Automate Recon and scanning process with Vidoc. All security teams in one place
By kannthu
The "Config Properties Exposure" module is designed to detect misconfigurations in the target software. It focuses on identifying vulnerabilities related to the exposure of sensitive configuration properties. This module has a high severity level, indicating the potential impact of the identified vulnerabilities.
Originally authored by j4vaovo and DhiyaneshDK, this module is part of the Vidoc platform's scanning capabilities.
The module aims to identify instances where sensitive configuration properties are exposed. This can lead to potential security risks, such as unauthorized access to sensitive information or credentials. By detecting these vulnerabilities, organizations can take appropriate measures to secure their systems and prevent potential attacks.
The "Config Properties Exposure" module utilizes HTTP request templates and matching conditions to identify misconfigurations. It sends HTTP GET requests to specific paths, including "/config.properties", "/config.properties.bak", and "/ui_config.properties".
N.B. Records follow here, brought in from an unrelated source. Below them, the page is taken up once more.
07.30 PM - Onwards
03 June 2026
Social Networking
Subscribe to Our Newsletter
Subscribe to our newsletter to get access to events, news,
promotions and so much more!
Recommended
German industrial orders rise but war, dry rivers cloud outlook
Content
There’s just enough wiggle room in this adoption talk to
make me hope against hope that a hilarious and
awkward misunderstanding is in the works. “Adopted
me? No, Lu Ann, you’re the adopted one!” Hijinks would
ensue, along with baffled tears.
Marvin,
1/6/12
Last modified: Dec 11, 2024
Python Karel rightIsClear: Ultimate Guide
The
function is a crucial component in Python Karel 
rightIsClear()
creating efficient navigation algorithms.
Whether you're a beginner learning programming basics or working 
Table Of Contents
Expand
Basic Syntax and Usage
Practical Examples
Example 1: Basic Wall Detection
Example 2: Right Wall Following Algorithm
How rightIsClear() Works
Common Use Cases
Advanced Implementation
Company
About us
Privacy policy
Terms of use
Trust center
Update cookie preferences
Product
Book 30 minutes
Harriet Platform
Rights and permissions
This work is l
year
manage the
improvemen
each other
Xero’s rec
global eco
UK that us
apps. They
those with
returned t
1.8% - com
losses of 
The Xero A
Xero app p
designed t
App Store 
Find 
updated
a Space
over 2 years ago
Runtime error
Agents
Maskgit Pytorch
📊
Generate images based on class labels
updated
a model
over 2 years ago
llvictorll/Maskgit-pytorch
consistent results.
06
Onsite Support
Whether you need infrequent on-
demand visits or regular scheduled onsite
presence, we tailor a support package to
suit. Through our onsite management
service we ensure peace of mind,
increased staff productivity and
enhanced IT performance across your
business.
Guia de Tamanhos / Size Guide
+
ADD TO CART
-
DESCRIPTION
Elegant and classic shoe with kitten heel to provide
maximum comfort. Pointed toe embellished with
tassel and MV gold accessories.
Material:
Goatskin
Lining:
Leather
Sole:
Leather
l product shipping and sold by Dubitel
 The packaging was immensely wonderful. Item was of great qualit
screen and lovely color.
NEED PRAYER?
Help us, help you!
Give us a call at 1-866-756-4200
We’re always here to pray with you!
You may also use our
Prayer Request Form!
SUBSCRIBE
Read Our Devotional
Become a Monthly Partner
The module applies several matching conditions to determine if a vulnerability exists:
- Body Regex Matcher: Checks if the response body contains patterns that match common sensitive information, such as database connection strings or passwords. - Header Word Matcher: Verifies if the response headers contain specific words, such as "text/plain" or "bytes". - Header Word Negative Matcher: Ensures that the response headers do not contain the word "text/html". - Status Matcher: Confirms that the HTTP response status is 200 (OK).By analyzing the responses based on these matching conditions, the module determines if a misconfiguration vulnerability is present.
Here is an example of an HTTP request sent by the module:
GET /config.properties HTTP/1.1
Host: example.com
It is important for organizations to address any identified vulnerabilities to prevent potential security breaches and protect sensitive information.